Sunday, September 8, 2013

Garcia-Ruiz, Beetlejuice

Most Americans fear death because they realize that it’s inevitable. Death is something that all living beings come to in the end and the thought about death isn’t pleasant to most people. I think that history partakes in the fear of death because dying is not often portrayed as an elated moment in life. Most see departure from life as menacing or impending and both are prone to anxiety. One can’t tell what it feels like to die, so fear builds up to those who obsess. Americans try to come up with solutions for death; most are illusions such as religion, romance, and other things like medicine. They’re like excuses to take away the conscious and subconscious anxiety that most Americans inhibit. I won’t lie…there are moments when I fear death the most.

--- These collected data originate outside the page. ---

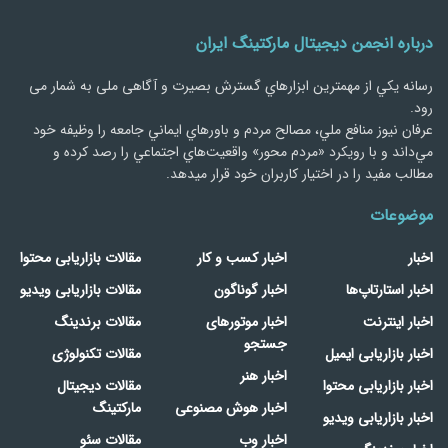
درباره انجمن دیجیتال مارکتینگ ایران
رسانه يكي از مهمترین ابزارهاي گسترش بصیرت و آگاهی ملی به شمار می
رود.
عرفان نیوز منافع ملي، مصالح مردم و باورهاي ايماني جامعه را وظيفه خود
مي‌داند و با رويكرد «مردم‌ محور» واقعيت‌هاي اجتماعي را رصد کرده و
مطالب مفید را در اختیار کاربران خود قرار میدهد.
موضوعات
اخبار
اخبار کسب و کار
مقالات بازاریابی محتوا
اخبار استارتاپ‌ها
اخبار گوناگون
مقالات بازاریابی ویدیو
اخبار اینترنت
اخبار موتورهای
مقالات برندینگ
جستجو
اخبار بازاریابی ایمیل
مقالات تکنولوژی
اخبار هنر
اخبار بازاریابی محتوا
مقالات دیجیتال
اخبار هوش مصنوعی
مارکتینگ
اخبار بازاریابی ویدیو
اخبار وب
مقالات سئو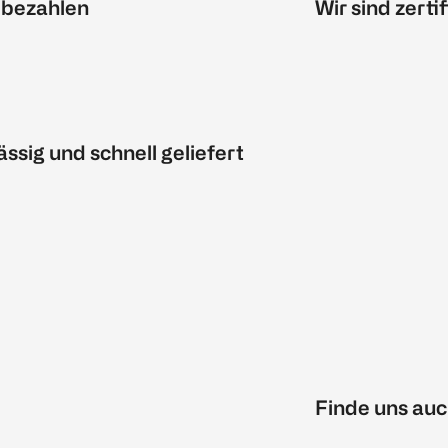
 bezahlen
Wir sind zertif
ässig und schnell geliefert
Finde uns auc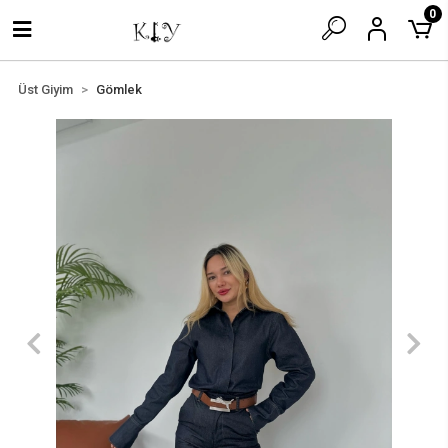
0
Üst Giyim
Gömlek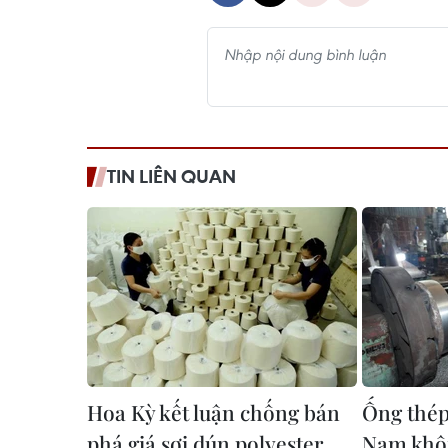
TIN LIÊN QUAN
Hoa Kỳ kết luận chống bán
Ống thép
phá giá sợi dún polyester
Nam khôn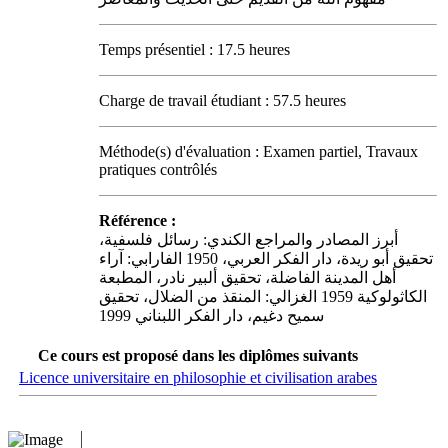
Temps présentiel : 17.5 heures
Charge de travail étudiant : 57.5 heures
Méthode(s) d'évaluation : Examen partiel, Travaux
pratiques contrôlés
Référence :
أبرز المصادر والمراجع الكندي: رسائل فلسفية،
تحقيق أبو ريدة، دار الفكر العربي، 1950 الفارابي: آراء
أهل المدينة الفاضلة، تحقيق ألبير نادر، المطبعة
الكاثولوكية 1959 الغزالي: المنقذ من الضلال، تحقيق
سميح دغيم، دار الفكر اللبناني 1999
Ce cours est proposé dans les diplômes suivants
Licence universitaire en philosophie et civilisation arabes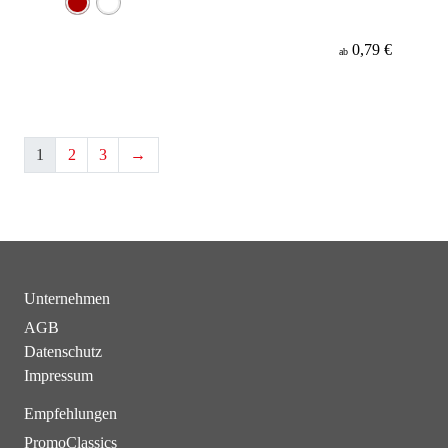
0,79 €
ab
1
2
3
→
Unternehmen
AGB
Datenschutz
Impressum
Empfehlungen
PromoClassics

In the movie Beetlejuice, the Maitlands have a sudden car crash, the cause of their death. For some time they don’t realize that they are dead until they find a handbook for the deceased and can’t see their reflection in a mirror. Throughout the entire film there are unusual characters that somewhat portray how they died with the way they are costumed. The Maitlands are the only ones who seem to look like normal people when they surround themselves with these characters in a clinic waiting room. For the Maitlands it’s still hard to think that they are dead because they want possession of their house and they look normal and act normal. There’s a scene where the Maitlands try to scare off the Deetzes from living in their house by wearing bed sheets over themselves. To me, this is a part where the Maitlands feel confused as to how one should live the life of the dead or simply be dead, so they resolve by stereotype. Further in the film they try to make themselves look more horrifying by mutilating their faces but that didn’t get far. In the end, there’s also the scene where the Maitlands and the Deetzes are living under the same roof and seem to live the normal average life…TOGETHER…so normal. Mr. Deetzes is also reading some book of the living and dead, which I think is trying to make it all seem like both families get along and while one has been through life and death, the other is living and learning about death. I could say that the Maitlands’ fear is gone but there’s still denial if they go about doing activities that the living do. No one really knows what happens after death, there are only assumptions and ideas that float around thoughts.